Hortense: Schimpf nicht, Bubi, hör zu. Noch hat die Polizei keine Schritte getan – ich weiß nur, daß sie weiß. Seit heute. Noch tratschen und klatschen die Zeitungen nicht. Das alles kommt mit Sicherheit – morgen – übermorgen. So gehe du auf die Polizei – heute noch. Jetzt gleich. Bitte einen Kommissar um eine Unterredung. Sage, du hast mich gleich durchschaut, hast niemals daran geglaubt, daß ich eine Großfürstin bin oder Beziehungen zu Moskau und dem Kreml habe. Aber ich war hübsch, du warst jung. Ich war nur um den Preis deines Glaubens zu haben. So hast du pfiffig geheuchelt, famos Komödie gespielt und – den guten Landwein vergnügt getrunken, ohne an die betrügliche Etikette zu glauben.

Ferdinand (unsicher): Das ist – dein Ernst?

Hortense: Aber natürlich. Hier ist dein Hut und Stock. Versäume keine Minute! An der Ecke stehen die Bedags.

Ferdinand: Das wäre allerdings – ein Ausweg, zu retten, was zu retten ist.

Hortense: Dich. Der einzige Ausweg. Nun geh schon!
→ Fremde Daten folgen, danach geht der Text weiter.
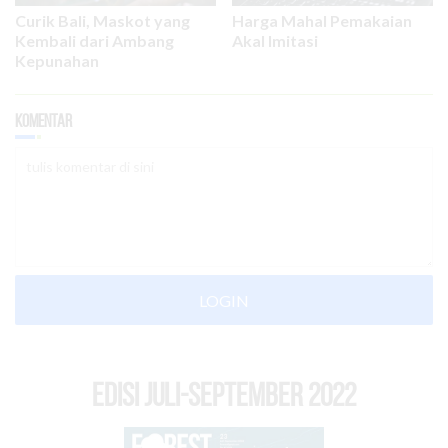
Curik Bali, Maskot yang
Harga Mahal Pemakaian
Kembali dari Ambang
Akal Imitasi
Kepunahan
Komentar
LOGIN
EDISI Juli-September 2022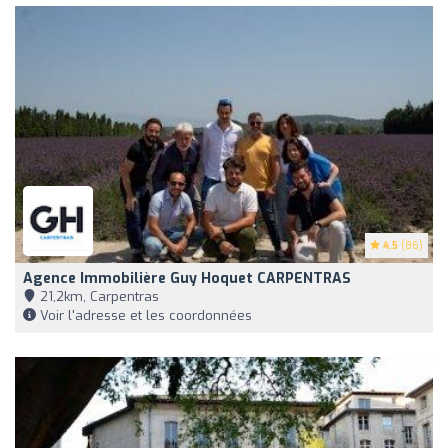
4.5
(86)
Agence Immobilière Guy Hoquet CARPENTRAS
21,2km, Carpentras
Voir l'adresse et les coordonnées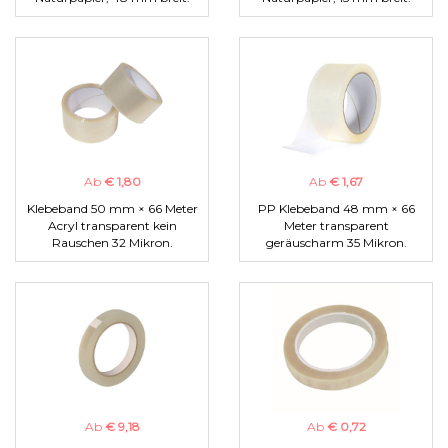
Ab
€ 1,80
Ab
€ 1,67
Klebeband 50 mm × 66 Meter
PP Klebeband 48 mm × 66
Acryl transparent kein
Meter transparent
Rauschen 32 Mikron.
geräuscharm 35 Mikron.
Ab
€ 9,18
Ab
€ 0,72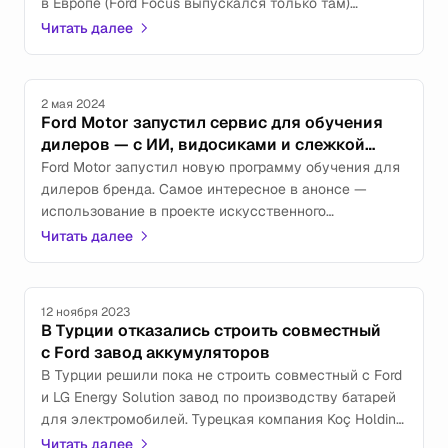
в Европе (Ford Focus выпускался только там)
в сервисно-логистический центр. Причина — новая
Читать далее
стратегия американского производителя,
заключающаяся во концепции «никаких скучных
машин».
2 мая 2024
Ford Motor запустил сервис для обучения
дилеров — с ИИ, видосиками и слежкой
за сотрудниками
Ford Motor запустил новую программу обучения для
дилеров бренда. Самое интересное в анонсе —
использование в проекте искусственного
интеллекта и элементов геймофикации (на самом
Читать далее
деле не так всё круто, как звучит, но всё же).
12 ноября 2023
В Турции отказались строить совместный
с Ford завод аккумуляторов
В Турции решили пока не строить совместный с Ford
и LG Energy Solution завод по производству батарей
для электромобилей. Турецкая компания Koç Holding
отказалась от проекта, хотя предварительное
Читать далее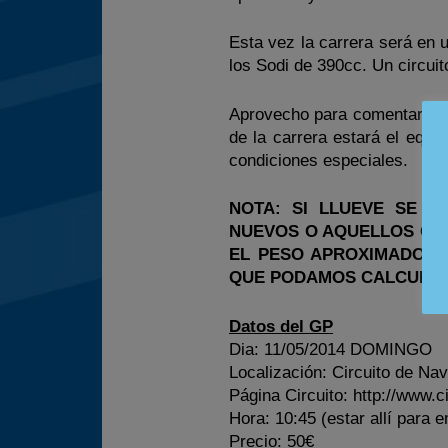
Esta vez la carrera será en
los Sodi de 390cc. Un circui
Aprovecho para comentaros q
de la carrera estará el equi
condiciones especiales.
NOTA: SI LLUEVE SE 
NUEVOS O AQUELLOS QUE
EL PESO APROXIMADO Q
QUE PODAMOS CALCULAR
Datos del GP
Dia: 11/05/2014 DOMINGO
Localización: Circuito de Na
Página Circuito: http://www.
Hora: 10:45 (estar allí para 
Precio: 50€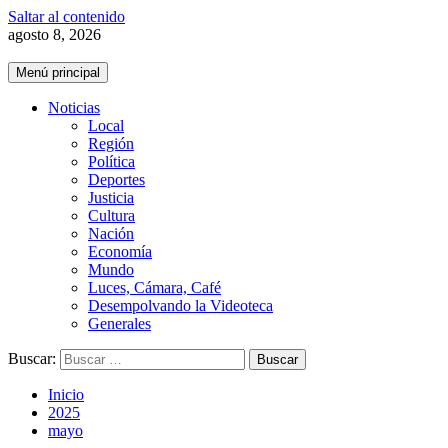
Saltar al contenido
agosto 8, 2026
Menú principal
Noticias
Local
Región
Política
Deportes
Justicia
Cultura
Nación
Economía
Mundo
Luces, Cámara, Café
Desempolvando la Videoteca
Generales
Buscar:
Inicio
2025
mayo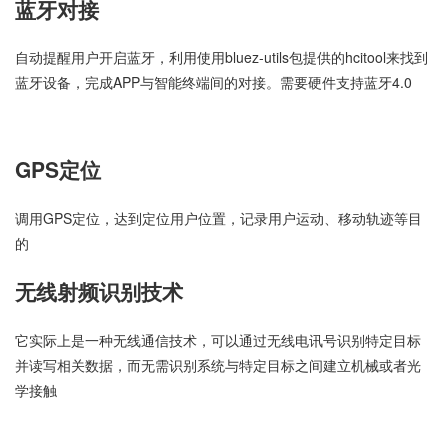
蓝牙对接
自动提醒用户开启蓝牙，利用使用bluez-utils包提供的hcitool来找到
蓝牙设备，完成APP与智能终端间的对接。需要硬件支持蓝牙4.0
GPS定位
调用GPS定位，达到定位用户位置，记录用户运动、移动轨迹等目
的
无线射频识别技术
它实际上是一种无线通信技术，可以通过无线电讯号识别特定目标
并读写相关数据，而无需识别系统与特定目标之间建立机械或者光
学接触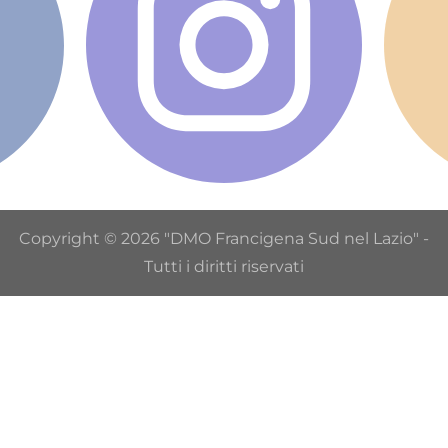
Copyright © 2026 "DMO Francigena Sud nel Lazio" -
Tutti i diritti riservati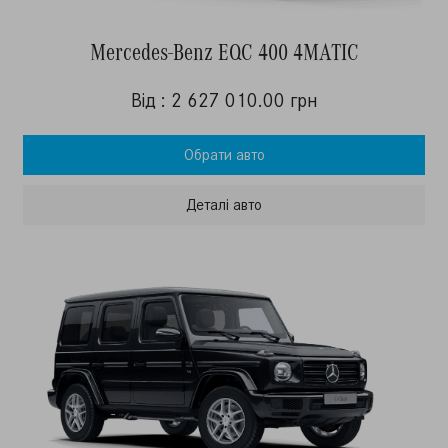
Mercedes-Benz EQC 400 4MATIC
Від : 2 627 010.00 грн
Обрати авто
Деталi авто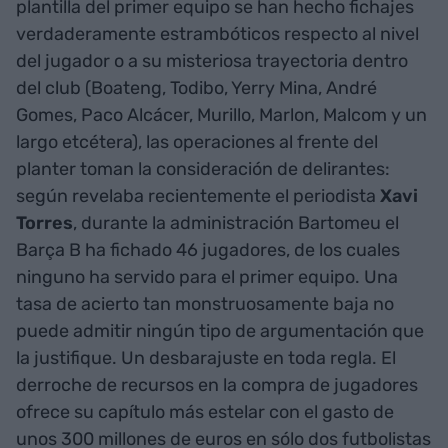
plantilla del primer equipo se han hecho fichajes
verdaderamente estrambóticos respecto al nivel
del jugador o a su misteriosa trayectoria dentro
del club (Boateng, Todibo, Yerry Mina, André
Gomes, Paco Alcácer, Murillo, Marlon, Malcom y un
largo etcétera), las operaciones al frente del
planter toman la consideración de delirantes:
según revelaba recientemente el periodista
Xavi
Torres
, durante la administración Bartomeu el
Barça B ha fichado 46 jugadores, de los cuales
ninguno ha servido para el primer equipo. Una
tasa de acierto tan monstruosamente baja no
puede admitir ningún tipo de argumentación que
la justifique. Un desbarajuste en toda regla. El
derroche de recursos en la compra de jugadores
ofrece su capítulo más estelar con el gasto de
unos 300 millones de euros en sólo dos futbolistas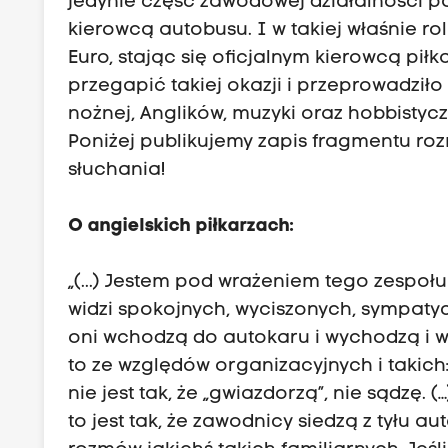
jedynie część zawodowej działalności pa
kierowcą autobusu. I w takiej właśnie r
Euro, stając się oficjalnym kierowcą piłk
przegapić takiej okazji i przeprowadzi
nożnej, Anglików, muzyki oraz hobbisty
Poniżej publikujemy zapis fragmentu ro
słuchania!
O angielskich piłkarzach:
„(...) Jestem pod wrażeniem tego zespołu 
widzi spokojnych, wyciszonych, sympaty
oni wchodzą do autokaru i wychodzą i w 
to ze względów organizacyjnych i takich
nie jest tak, że „gwiazdorzą”, nie sądzę. 
to jest tak, że zawodnicy siedzą z tyłu au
Ferdinand: Hortense, das ist – das ist wirklich nett von dir. Es ist doch etwas Nobles in dir . . .

Hortense: Nicht wahr?

Ferdinand: Das erklärt's ja eben auch, weshalb ich . . .

Hortense: Versäum dich nicht, Bubi!

Ferdinand: Ja, du hast recht – ich muß wohl. (Zögernd.) Und was ich noch sagen wollte, – wir werden uns nicht wiedersehen?

Hortense: Besser nicht.

Ferdinand: Hortense!

Hortense: Bubi –?

Ferdinand: Ja, da hast du nun wieder recht. Besser nicht. (Drückt ihr die Hand, will gehn, kehrt um.) Aber eh' ich – dorthin gehe, sag mir noch ein liebes Wort!

Hortense (sieht ihm lächelnd in die Augen): Sag deinem lieben Papa einen schönen Gruß von mir –

Ferdinand: Danke, liebe Hortense, danke.

Hortense: – und du wärst genau der Lump und Schafskopf, für den ich dich – und ihn – im Grunde immer gehalten habe.